Ancak kuantum hesaplamanın kripto sektörü üzerindeki etkisinin tamamen zararlı olacağı varsayılmamalı. Bank of Canada'da yukarıda bahsedilen programı yöneten Multiverse Computing'in baş teknoloji sorumlusu Samuel Mugel, pilot uygulamada bir firmanın alabileceği kararların farklı olduğu bir finansal ilişkiler ağını simüle edebildiklerini açıkladı. diğer firmaların kararlarına büyük ölçüde bağımlıdır ve Cointelegraph'a şunları açıklıyor:

"Bunun gibi oyun teorisi ağlarını normal süper bilgisayarların çözmesi çok zordur çünkü daha optimal davranışlar gözden kaçabilir. Kuantum bilgisayarların bu tür problemlerle daha verimli bir şekilde başa çıkma yolları var."

Narozniak, kuantum mekaniğini temel alan cihazların potansiyel olarak başka benzersiz olanaklar sunduğunu da sözlerine ekledi: "Örneğin, klasik durumların aksine kuantum durumları kopyalanamaz. Eğer dijital tokenler kuantum durumları kullanılarak temsil edilseydi, klonlamama teoremi onları otomatik olarak çifte harcamaya karşı koruyacaktı.”

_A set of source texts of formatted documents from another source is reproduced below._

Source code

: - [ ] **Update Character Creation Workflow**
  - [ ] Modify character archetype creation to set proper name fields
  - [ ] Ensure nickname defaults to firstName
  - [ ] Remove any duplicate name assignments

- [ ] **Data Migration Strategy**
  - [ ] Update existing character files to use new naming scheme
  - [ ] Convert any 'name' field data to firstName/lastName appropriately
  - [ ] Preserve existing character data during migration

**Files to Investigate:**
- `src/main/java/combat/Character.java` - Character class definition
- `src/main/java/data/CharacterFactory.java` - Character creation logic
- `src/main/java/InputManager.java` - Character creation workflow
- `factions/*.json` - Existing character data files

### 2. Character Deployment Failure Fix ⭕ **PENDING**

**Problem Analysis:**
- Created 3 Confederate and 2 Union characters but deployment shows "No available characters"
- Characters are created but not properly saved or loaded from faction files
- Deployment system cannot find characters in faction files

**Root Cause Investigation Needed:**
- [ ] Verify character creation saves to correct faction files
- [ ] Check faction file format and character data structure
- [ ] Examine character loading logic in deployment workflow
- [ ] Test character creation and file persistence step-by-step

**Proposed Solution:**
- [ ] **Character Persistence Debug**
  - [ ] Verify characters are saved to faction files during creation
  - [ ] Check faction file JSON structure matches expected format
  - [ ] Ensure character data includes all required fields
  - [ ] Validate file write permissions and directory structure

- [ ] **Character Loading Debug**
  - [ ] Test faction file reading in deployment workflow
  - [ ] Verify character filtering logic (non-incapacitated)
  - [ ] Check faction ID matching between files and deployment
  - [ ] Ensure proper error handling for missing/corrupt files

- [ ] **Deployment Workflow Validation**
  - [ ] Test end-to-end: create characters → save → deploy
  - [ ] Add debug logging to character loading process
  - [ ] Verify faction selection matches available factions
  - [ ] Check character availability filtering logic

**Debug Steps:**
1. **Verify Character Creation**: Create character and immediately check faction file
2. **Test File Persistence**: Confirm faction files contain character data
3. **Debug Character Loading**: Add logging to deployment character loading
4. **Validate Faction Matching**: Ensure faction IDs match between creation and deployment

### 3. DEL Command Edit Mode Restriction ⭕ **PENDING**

Son: Enflasyonun battığı ülkelerde kripto paranın geleceği olarak görülüyor

Narozniak, kuantum dolaşmanın kuantum akıllı sözleşmeleri güvence altına almak için de kullanılabileceğini söyledi. “Sözleşmenin yürütülmesi sırasında tokenlar karışabilir ve akıllı sözleşme kararlaştırıldığı gibi yürütülmezse her iki tarafı da nihai kayıplara karşı savunmasız hale getirebilir.”

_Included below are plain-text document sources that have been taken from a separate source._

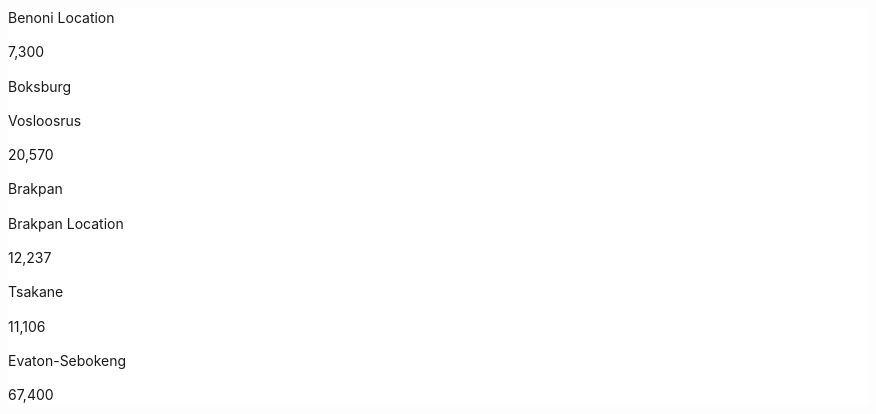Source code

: <td><p></p></td>

<td><p>Benoni Location</p></td>

<td><p>7,300</p></td>

</tr>

<tr>

<td><p></p></td>

<td><p></p></td>

<td><p>Boksburg</p></td>

<td><p>Vosloosrus</p></td>

<td><p>20,570</p></td>

</tr>

<tr>

<td><p></p></td>

<td><p></p></td>

<td><p>Brakpan</p></td>

<td><p>Brakpan Location</p></td>

<td><p>12,237</p></td>

</tr>

<tr>

<td><p></p></td>

<td><p></p></td>

<td><p></p></td>

<td><p>Tsakane</p></td>

<td><p>11,106</p></td>

</tr>

<tr>

<td><p></p></td>

<td><p></p></td>

<td><p>Evaton-Sebokeng</p></td>

<td><p></p></td>

<td><p>67,400</p></td>

</tr>

<tr>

Kuantum sonrası kriptografiyi geliştirmek

Sonuç olarak, kuantum hesaplamanın kripto evrenine yönelik tehdidi gerçek gibi görünüyor, ancak kriptonun temelindeki kriptografiyi ihlal etmek için muazzam bir güç gerekecek ve bilgisayar korsanlarının aynı zamanda katı zaman kısıtlamaları altında çalışmaları gerekecek - BTC özel anahtarına sızmak için yalnızca 10 dakikaları var. örneğin. Bitcoin'in eliptik eğri şifrelemesinin kuantum hesaplama kullanılarak kırılması gerçeği de en az on yıl uzakta. Ancak sektörün caydırıcı önlemleri geliştirmeye şimdiden başlaması gerekiyor. Barmes, "Zamanında hazır olmamız gerektiğini söyleyebilirim ancak bunun üzerinde ciddi şekilde çalışmaya başlamamız gerekiyor" dedi.

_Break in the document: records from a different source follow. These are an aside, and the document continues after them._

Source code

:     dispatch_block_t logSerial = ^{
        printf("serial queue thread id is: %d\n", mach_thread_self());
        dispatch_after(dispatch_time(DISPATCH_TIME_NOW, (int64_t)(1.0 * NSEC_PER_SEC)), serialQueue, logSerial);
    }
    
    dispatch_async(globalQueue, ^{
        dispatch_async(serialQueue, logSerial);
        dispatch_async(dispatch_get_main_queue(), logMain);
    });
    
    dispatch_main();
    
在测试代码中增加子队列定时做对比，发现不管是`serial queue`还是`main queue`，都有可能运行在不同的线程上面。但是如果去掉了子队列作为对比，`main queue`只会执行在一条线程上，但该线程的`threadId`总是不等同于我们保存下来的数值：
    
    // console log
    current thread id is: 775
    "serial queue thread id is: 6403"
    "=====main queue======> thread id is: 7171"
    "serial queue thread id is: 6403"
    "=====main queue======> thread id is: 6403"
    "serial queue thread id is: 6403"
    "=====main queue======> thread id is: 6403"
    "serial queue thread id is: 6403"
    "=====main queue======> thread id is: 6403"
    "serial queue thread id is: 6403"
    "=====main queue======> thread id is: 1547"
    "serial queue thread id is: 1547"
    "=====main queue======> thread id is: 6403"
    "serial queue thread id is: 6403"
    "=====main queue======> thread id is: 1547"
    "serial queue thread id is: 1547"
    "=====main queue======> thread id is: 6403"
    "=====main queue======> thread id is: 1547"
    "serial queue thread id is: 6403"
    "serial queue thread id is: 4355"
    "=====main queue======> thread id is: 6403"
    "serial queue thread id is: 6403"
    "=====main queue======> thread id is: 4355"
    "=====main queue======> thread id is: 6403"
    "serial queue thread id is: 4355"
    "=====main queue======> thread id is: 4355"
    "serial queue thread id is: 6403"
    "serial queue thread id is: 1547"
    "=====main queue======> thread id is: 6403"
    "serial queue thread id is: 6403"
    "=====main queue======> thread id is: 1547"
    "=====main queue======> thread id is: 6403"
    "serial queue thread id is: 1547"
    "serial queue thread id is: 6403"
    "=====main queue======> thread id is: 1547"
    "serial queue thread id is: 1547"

Berkeley Kaliforniya Üniversitesi bilgisayar bilimleri bölümünden profesör Dawn Song, Cointelegraph'a şunları söyledi: Aslında şu anda "kuantum sonrası kripto konusunda önemli miktarda araştırma yapılıyor" ve şunları ekledi:

"Kuantum dirençli veya kuantum sonrası kriptografi geliştirmemiz önemlidir, böylece kuantum bilgisayarları gerçekte yeterince güçlü olduğunda alternatifleri hazır hale getirebiliriz."